Depuis le 1er décembre dernier, l’État du Minnesota vivait au rythme d’un déploiement sécuritaire d’une ampleur inédite. Marquée par une présence fédérale accrue et des tensions politiques palpables, cette séquence de répression migratoire connaît désormais son épilogue. Tom Homan, le responsable américain de la sécurité aux frontières, a officialisé jeudi la fin de l’opération « Metro Surge », une décision validée directement par le sommet de l’État.
Selon les déclarations rapportées par Al Jazeera, cette initiative visait à réduire le statut de « sanctuaire » pour les criminels attribué au Minnesota. Tom Homan a confirmé lors d’une conférence de presse avoir proposé la conclusion de cette vague d’opérations, une proposition à laquelle le président Donald Trump a donné son accord. L’administration estime que les objectifs ont été atteints, permettant ainsi un retour aux procédures habituelles de l’Immigration and Customs Enforcement (ICE).
Le bilan de ces deux mois d’intervention reste lourd. Les autorités fédérales font état de plus de 4 000 arrestations concentrées principalement dans la zone métropolitaine de Minneapolis-Saint Paul. Si l’administration Trump qualifie les personnes interpellées d’étrangers en situation irrégulière dangereux, les rapports indiquent que de nombreux individus sans casier judiciaire, y compris des enfants et des citoyens américains, ont également été détenus. L’opération a par ailleurs été assombrie par deux décès survenus lors d’interventions des agents fédéraux.
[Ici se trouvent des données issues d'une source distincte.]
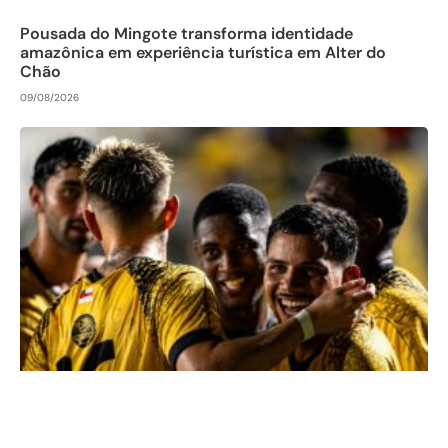
Pousada do Mingote transforma identidade
amazônica em experiência turística em Alter do
Chão
09/08/2026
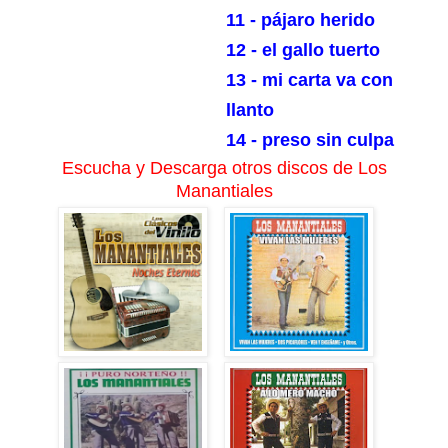
11 - pájaro herido
12 - el gallo tuerto
13 - mi carta va con
llanto
14 - preso sin culpa
Escucha y Descarga otros discos de Los
Manantiales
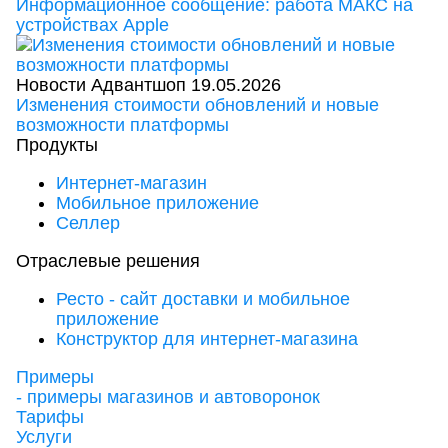
Информационное сообщение: работа МАКС на
устройствах Apple
Новости Адвантшоп
19.05.2026
Изменения стоимости обновлений и новые
возможности платформы
Продукты
Интернет-магазин
Мобильное приложение
Селлер
Отраслевые решения
Ресто - сайт доставки и мобильное
приложение
Конструктор для интернет-магазина
Примеры
- примеры магазинов и автоворонок
Тарифы
Услуги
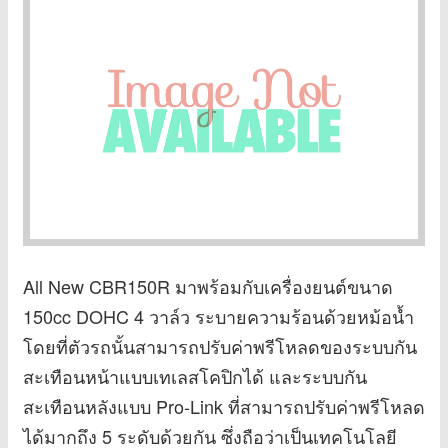
All New CBR150R มาพร้อมกับเครื่องยนต์ขนาด
150cc DOHC 4 วาล์ว ระบายความร้อนด้วยหม้อน้ำ
โดยที่ตัวรถนั้นสามารถปรับค่าพรีโหลดของระบบกัน
สะเทือนหน้าแบบเทเลสโคปิกได้ และระบบกัน
สะเทือนหลังแบบ Pro-Link ที่สามารถปรับค่าพรีโหลด
ได้มากถึง 5 ระดับด้วยกัน ซึ่งถือว่าเป็นเทคโนโลยี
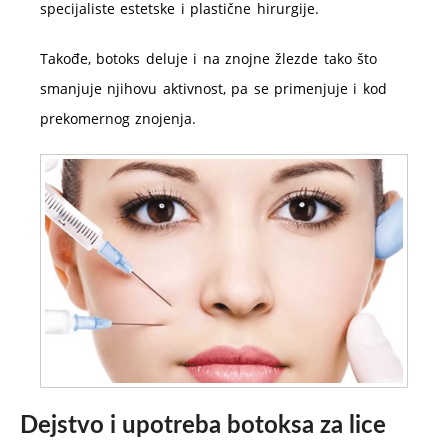
specijaliste estetske i plastične hirurgije.
Takođe, botoks deluje i na znojne žlezde tako što
smanjuje njihovu aktivnost, pa se primenjuje i kod
prekomernog znojenja.
Dejstvo i upotreba botoksa za lice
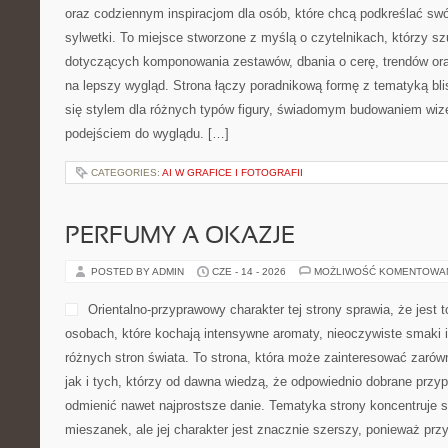
oraz codziennym inspiracjom dla osób, które chcą podkreślać swó
sylwetki. To miejsce stworzone z myślą o czytelnikach, którzy s
dotyczących komponowania zestawów, dbania o cerę, trendów o
na lepszy wygląd. Strona łączy poradnikową formę z tematyką bli
się stylem dla różnych typów figury, świadomym budowaniem wiz
podejściem do wyglądu. […]
CATEGORIES:
AI W GRAFICE I FOTOGRAFII
PERFUMY A OKAZJE
POSTED BY ADMIN
CZE - 14 - 2026
MOŻLIWOŚĆ KOMENTOWA
Orientalno-przyprawowy charakter tej strony sprawia, że jest 
osobach, które kochają intensywne aromaty, nieoczywiste smaki i 
różnych stron świata. To strona, która może zainteresować zarów
jak i tych, którzy od dawna wiedzą, że odpowiednio dobrane przyp
odmienić nawet najprostsze danie. Tematyka strony koncentruje 
mieszanek, ale jej charakter jest znacznie szerszy, ponieważ prz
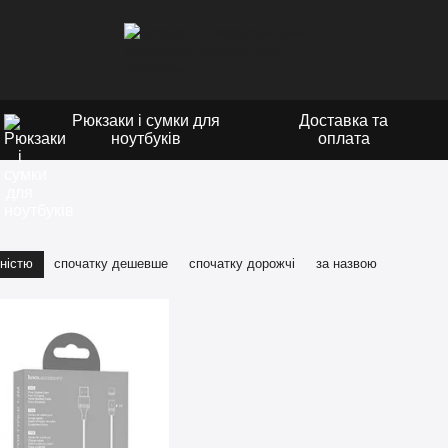
Рюкзаки і сумки для
Доставка та
ноутбуків
оплата
ністю
спочатку дешевше
спочатку дорожчі
за назвою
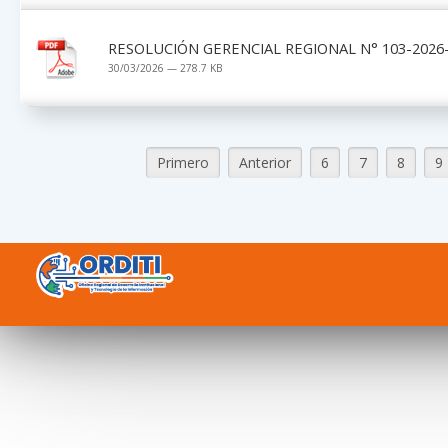
RESOLUCIÓN GERENCIAL REGIONAL N° 103-2026-
30/03/2026 — 278.7 KB
Primero
Anterior
6
7
8
9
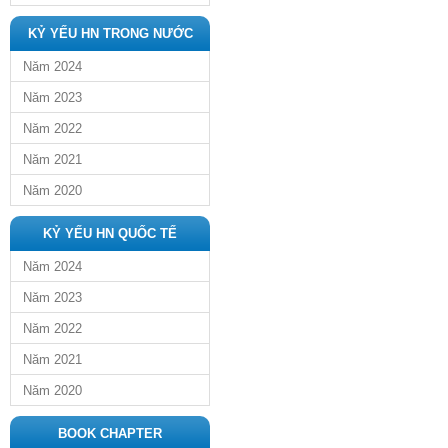
KỶ YẾU HN TRONG NƯỚC
Năm 2024
Năm 2023
Năm 2022
Năm 2021
Năm 2020
KỶ YẾU HN QUỐC TẾ
Năm 2024
Năm 2023
Năm 2022
Năm 2021
Năm 2020
BOOK CHAPTER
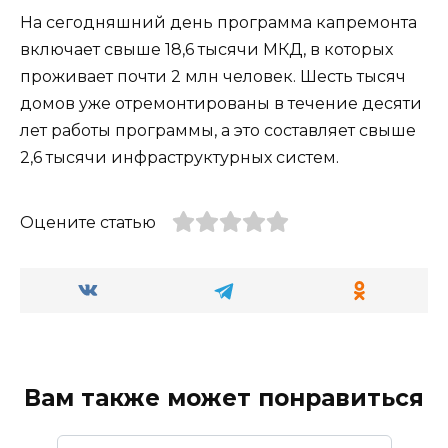
На сегодняшний день программа капремонта
включает свыше 18,6 тысячи МКД, в которых
проживает почти 2 млн человек. Шесть тысяч
домов уже отремонтированы в течение десяти
лет работы программы, а это составляет свыше
2,6 тысячи инфраструктурных систем.
Оцените статью
Вам также может понравиться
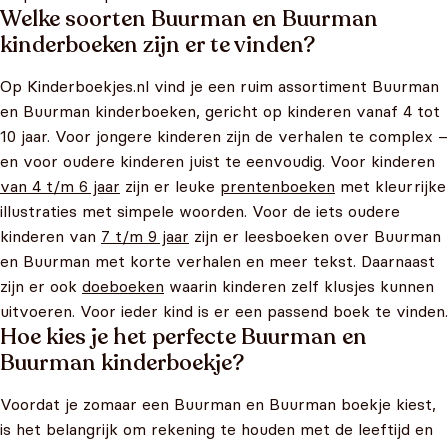
Welke soorten Buurman en Buurman
kinderboeken zijn er te vinden?
Op Kinderboekjes.nl vind je een ruim assortiment Buurman
en Buurman kinderboeken, gericht op kinderen vanaf 4 tot
10 jaar. Voor jongere kinderen zijn de verhalen te complex –
en voor oudere kinderen juist te eenvoudig. Voor kinderen
van 4 t/m 6 jaar
zijn er leuke
prentenboeken
met kleurrijke
illustraties met simpele woorden. Voor de iets oudere
kinderen van
7 t/m 9 jaar
zijn er leesboeken over Buurman
en Buurman met korte verhalen en meer tekst. Daarnaast
zijn er ook
doeboeken
waarin kinderen zelf klusjes kunnen
uitvoeren. Voor ieder kind is er een passend boek te vinden.
Hoe kies je het perfecte Buurman en
Buurman kinderboekje?
Voordat je zomaar een Buurman en Buurman boekje kiest,
is het belangrijk om rekening te houden met de leeftijd en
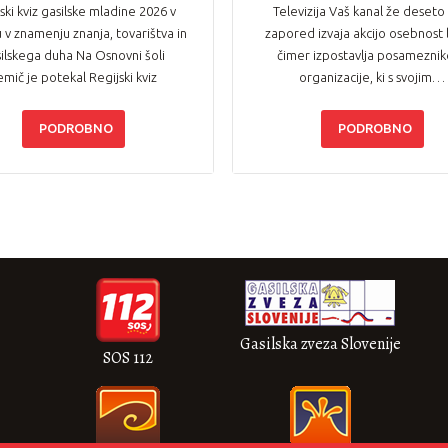
ski kviz gasilske mladine 2026 v
Televizija Vaš kanal že deseto
 v znamenju znanja, tovarištva in
zapored izvaja akcijo osebnost l
ilskega duha Na Osnovni šoli
čimer izpostavlja posameznik
emič je potekal Regijski kviz
organizacije, ki s svojim…
gasilske…
PODROBNO
PODROBNO
Gasilska zveza Slovenije
SOS 112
La pression politique locale semble avoir joué un rôle dans ce calendrier. Le gouverneur démocrate Tim Walz, qui avait qualifié la situation d’« occupation » et de campagne de représailles contre son État, a indiqué avoir échangé avec Tom Homan et Susie Wiles, la cheffe de cabinet de la Maison Blanche. Il anticipait une fin des opérations en l’affaire de jours. De son côté, le maire de Minneapolis, Jacob Frey, a évoqué une réunion constructive avec les responsables fédéraux lundi dernier.
Malgré l’annonce de ce retrait, la présence fédérale ne disparaît pas totalement. Si 700 officiers doivent quitter le territoire immédiatement, le gouverneur Walz souligne qu’environ 2 300 agents demeurent sur place. L’ICE continuera ses missions d’identification et d’arrestation basées sur des suspicions raisonnables, mais sans l’intensité exceptionnelle du dispositif « Metro Surge ».